• What is being asked
For this listing, reproduce the line with "Picture 2: The", the line with "Picture 3: Row", and the lines between, exactly as they stand. Leave out pictures and all other lines.

• Material for the task
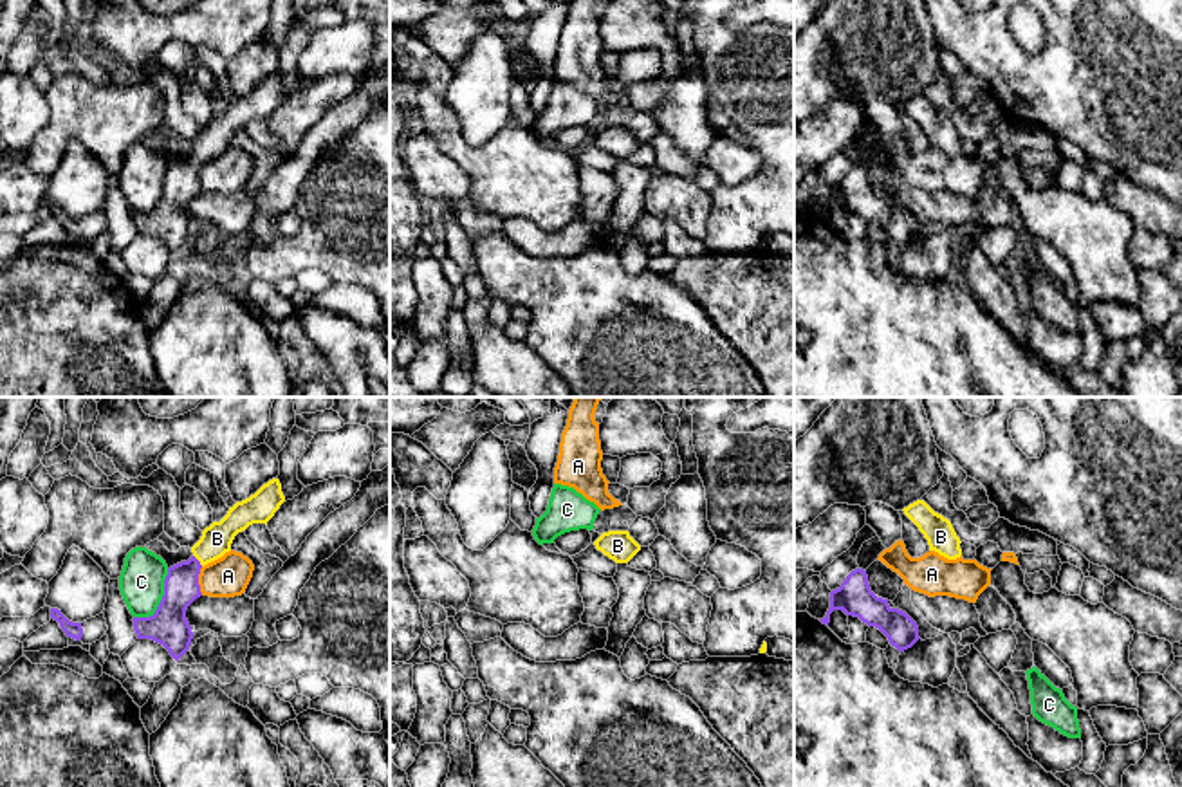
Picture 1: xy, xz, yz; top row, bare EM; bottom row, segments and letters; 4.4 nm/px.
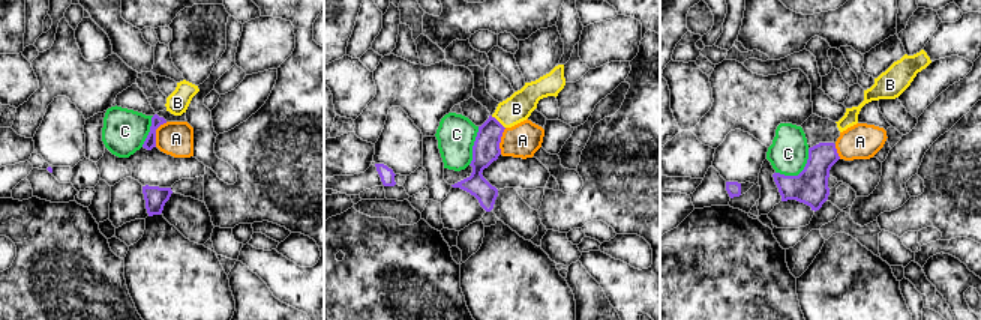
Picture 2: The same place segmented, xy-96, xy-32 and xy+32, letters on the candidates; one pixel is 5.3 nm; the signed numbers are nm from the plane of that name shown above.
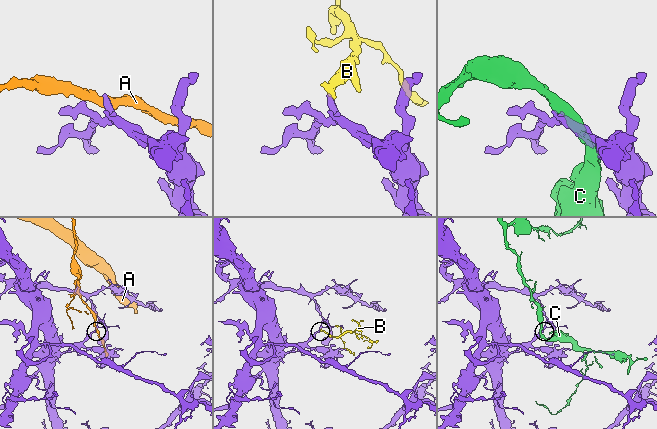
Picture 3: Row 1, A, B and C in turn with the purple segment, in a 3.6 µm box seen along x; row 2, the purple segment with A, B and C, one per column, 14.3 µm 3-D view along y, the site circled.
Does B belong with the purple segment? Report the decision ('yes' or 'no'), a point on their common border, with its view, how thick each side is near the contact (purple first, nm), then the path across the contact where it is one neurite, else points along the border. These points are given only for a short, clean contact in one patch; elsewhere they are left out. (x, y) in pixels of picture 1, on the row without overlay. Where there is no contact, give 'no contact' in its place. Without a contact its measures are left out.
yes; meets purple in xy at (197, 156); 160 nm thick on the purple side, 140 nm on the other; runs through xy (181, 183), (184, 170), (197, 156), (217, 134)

* * *

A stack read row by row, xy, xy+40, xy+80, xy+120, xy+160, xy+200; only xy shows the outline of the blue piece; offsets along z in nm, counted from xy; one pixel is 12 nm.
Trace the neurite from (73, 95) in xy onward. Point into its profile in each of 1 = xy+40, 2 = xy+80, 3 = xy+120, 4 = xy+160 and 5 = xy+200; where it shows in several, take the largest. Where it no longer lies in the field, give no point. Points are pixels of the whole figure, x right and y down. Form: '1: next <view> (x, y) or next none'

• Exercise solution
Picture 2: The same place segmented, xy-96, xy-32 and xy+32, letters on the candidates; one pixel is 5.3 nm; the signed numbers are nm from the plane of that name shown above.
Picture 3: Row 1, A, B and C in turn with the purple segment, in a 3.6 µm box seen along x; row 2, the purple segment with A, B and C, one per column, 14.3 µm 3-D view along y, the site circled.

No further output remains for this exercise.